Dataset entries:

**********

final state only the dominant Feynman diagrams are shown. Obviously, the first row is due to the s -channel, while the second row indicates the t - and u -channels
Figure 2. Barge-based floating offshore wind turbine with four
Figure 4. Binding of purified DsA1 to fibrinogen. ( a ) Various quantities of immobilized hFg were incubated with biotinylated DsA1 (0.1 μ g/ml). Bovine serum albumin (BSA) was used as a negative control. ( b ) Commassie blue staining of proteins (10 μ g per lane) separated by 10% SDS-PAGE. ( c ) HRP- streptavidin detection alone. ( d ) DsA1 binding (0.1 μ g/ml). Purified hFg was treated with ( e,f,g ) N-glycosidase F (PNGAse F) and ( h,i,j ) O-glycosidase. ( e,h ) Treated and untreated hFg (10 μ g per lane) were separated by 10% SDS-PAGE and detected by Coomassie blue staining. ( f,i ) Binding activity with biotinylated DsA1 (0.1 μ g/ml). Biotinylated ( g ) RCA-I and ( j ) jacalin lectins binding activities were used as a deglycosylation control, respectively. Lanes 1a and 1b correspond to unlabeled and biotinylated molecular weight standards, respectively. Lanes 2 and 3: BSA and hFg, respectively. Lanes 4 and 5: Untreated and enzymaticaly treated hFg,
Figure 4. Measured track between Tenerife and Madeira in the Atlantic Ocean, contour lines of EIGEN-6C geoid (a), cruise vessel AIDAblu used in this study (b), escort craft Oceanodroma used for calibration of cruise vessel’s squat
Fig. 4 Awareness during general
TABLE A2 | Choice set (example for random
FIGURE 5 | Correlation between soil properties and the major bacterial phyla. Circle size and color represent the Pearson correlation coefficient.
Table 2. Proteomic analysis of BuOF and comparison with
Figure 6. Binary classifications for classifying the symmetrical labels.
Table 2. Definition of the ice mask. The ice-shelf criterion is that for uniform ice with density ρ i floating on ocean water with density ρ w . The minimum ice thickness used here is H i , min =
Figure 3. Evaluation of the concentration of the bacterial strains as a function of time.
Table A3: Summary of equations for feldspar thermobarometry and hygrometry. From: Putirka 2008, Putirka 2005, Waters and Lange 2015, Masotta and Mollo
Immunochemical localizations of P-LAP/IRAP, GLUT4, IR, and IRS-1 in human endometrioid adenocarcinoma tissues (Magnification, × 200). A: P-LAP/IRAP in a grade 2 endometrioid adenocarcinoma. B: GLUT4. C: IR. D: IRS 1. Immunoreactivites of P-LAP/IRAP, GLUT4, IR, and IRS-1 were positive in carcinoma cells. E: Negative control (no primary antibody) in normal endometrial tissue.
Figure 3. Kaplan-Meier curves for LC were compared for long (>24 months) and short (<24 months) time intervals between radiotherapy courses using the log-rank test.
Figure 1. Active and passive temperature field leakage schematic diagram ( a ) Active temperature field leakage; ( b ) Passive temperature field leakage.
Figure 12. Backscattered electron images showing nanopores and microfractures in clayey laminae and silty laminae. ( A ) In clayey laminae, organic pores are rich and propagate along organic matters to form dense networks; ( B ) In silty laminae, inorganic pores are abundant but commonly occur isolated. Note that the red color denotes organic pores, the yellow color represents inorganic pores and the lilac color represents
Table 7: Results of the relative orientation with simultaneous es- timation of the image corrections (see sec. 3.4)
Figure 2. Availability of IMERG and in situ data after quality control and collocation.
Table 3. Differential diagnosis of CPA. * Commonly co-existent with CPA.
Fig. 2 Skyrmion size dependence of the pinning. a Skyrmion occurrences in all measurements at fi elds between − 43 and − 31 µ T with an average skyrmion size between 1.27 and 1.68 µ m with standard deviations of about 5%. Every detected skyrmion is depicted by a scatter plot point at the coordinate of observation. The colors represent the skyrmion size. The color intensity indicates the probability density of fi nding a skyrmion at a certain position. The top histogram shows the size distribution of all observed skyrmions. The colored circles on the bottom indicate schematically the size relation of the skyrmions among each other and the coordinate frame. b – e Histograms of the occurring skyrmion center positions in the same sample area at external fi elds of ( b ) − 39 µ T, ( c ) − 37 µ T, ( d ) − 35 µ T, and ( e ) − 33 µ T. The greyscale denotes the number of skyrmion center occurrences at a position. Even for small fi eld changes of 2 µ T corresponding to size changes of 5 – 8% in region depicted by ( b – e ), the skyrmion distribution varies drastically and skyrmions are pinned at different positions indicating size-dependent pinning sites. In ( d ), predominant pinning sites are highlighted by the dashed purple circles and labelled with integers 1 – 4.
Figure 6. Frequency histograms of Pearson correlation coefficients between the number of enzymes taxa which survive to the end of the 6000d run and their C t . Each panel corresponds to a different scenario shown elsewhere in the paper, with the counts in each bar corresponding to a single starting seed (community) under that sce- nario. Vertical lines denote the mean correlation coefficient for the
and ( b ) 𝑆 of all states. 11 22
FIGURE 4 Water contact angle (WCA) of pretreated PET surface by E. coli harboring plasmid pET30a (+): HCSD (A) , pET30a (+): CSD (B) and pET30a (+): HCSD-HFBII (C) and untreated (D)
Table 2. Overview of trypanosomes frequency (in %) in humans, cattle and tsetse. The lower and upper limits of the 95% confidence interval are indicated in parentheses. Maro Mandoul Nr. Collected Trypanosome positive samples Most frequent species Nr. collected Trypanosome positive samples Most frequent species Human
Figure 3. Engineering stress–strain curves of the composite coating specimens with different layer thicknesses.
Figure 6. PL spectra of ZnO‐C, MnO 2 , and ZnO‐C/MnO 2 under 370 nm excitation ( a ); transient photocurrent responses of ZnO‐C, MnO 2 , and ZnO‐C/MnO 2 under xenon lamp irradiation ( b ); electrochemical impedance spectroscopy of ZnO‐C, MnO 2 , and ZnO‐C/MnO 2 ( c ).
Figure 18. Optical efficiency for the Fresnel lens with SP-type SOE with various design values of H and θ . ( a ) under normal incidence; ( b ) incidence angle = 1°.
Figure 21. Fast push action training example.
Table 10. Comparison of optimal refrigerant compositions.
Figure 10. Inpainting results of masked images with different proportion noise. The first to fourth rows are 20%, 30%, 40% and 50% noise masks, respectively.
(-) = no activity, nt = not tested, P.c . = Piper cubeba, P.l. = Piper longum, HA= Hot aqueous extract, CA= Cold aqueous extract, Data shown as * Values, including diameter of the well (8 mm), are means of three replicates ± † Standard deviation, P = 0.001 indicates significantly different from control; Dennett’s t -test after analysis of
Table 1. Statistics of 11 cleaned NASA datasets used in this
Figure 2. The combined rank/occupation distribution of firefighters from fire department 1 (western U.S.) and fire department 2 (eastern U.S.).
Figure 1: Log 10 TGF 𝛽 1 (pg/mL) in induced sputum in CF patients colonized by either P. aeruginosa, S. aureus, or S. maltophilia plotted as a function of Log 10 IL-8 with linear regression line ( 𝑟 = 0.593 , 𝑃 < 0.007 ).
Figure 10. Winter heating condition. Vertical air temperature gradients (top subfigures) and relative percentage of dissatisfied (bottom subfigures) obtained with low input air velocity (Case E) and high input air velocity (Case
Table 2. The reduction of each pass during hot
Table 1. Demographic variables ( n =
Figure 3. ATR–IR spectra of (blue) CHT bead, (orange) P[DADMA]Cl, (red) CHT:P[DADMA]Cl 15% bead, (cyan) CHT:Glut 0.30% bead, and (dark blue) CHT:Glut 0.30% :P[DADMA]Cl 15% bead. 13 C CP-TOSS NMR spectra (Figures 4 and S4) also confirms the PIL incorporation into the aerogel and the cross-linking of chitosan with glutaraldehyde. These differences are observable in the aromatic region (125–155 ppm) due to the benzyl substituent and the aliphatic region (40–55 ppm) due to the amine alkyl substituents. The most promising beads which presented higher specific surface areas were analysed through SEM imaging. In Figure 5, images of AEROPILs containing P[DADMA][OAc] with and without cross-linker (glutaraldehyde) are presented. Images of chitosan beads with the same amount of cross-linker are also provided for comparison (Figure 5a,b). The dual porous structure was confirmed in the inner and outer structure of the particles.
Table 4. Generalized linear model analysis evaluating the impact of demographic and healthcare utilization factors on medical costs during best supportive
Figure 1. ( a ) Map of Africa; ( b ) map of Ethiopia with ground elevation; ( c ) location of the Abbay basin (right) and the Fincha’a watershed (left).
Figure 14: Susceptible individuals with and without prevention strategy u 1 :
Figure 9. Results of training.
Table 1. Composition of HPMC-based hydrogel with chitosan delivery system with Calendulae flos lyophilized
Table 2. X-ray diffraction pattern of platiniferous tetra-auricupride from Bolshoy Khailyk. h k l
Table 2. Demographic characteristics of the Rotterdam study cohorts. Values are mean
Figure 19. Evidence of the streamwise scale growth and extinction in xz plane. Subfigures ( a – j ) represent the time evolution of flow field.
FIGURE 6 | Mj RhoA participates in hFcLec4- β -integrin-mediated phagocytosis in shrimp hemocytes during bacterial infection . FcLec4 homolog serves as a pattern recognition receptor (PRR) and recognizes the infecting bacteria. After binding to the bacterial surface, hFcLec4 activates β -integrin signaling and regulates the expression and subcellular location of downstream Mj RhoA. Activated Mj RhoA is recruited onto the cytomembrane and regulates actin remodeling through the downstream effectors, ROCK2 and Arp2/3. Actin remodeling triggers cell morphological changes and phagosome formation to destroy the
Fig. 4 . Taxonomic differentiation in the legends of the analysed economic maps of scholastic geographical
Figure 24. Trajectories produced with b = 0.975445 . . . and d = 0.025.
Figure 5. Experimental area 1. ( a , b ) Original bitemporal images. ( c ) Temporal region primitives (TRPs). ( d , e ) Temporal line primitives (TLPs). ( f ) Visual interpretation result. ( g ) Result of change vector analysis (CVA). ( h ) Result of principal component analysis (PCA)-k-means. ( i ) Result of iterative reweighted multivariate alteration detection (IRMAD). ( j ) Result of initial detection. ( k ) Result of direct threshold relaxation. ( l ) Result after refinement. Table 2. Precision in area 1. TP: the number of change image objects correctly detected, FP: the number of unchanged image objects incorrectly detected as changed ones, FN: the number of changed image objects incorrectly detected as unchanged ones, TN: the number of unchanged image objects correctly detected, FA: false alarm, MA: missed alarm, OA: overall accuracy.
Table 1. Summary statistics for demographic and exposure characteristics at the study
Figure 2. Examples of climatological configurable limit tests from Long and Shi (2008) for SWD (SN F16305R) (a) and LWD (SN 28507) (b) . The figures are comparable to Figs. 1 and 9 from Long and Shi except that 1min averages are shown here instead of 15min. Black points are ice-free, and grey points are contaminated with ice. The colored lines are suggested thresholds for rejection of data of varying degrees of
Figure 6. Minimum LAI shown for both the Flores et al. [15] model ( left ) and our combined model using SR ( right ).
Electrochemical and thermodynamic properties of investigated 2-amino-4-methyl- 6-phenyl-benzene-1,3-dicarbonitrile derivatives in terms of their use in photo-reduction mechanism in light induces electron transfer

**********

_Problem to work on:_ For every line above that has "linear" in it, copy the line.

_Response area:_
Figure 1: Log 10 TGF 𝛽 1 (pg/mL) in induced sputum in CF patients colonized by either P. aeruginosa, S. aureus, or S. maltophilia plotted as a function of Log 10 IL-8 with linear regression line ( 𝑟 = 0.593 , 𝑃 < 0.007 ).
Table 4. Generalized linear model analysis evaluating the impact of demographic and healthcare utilization factors on medical costs during best supportive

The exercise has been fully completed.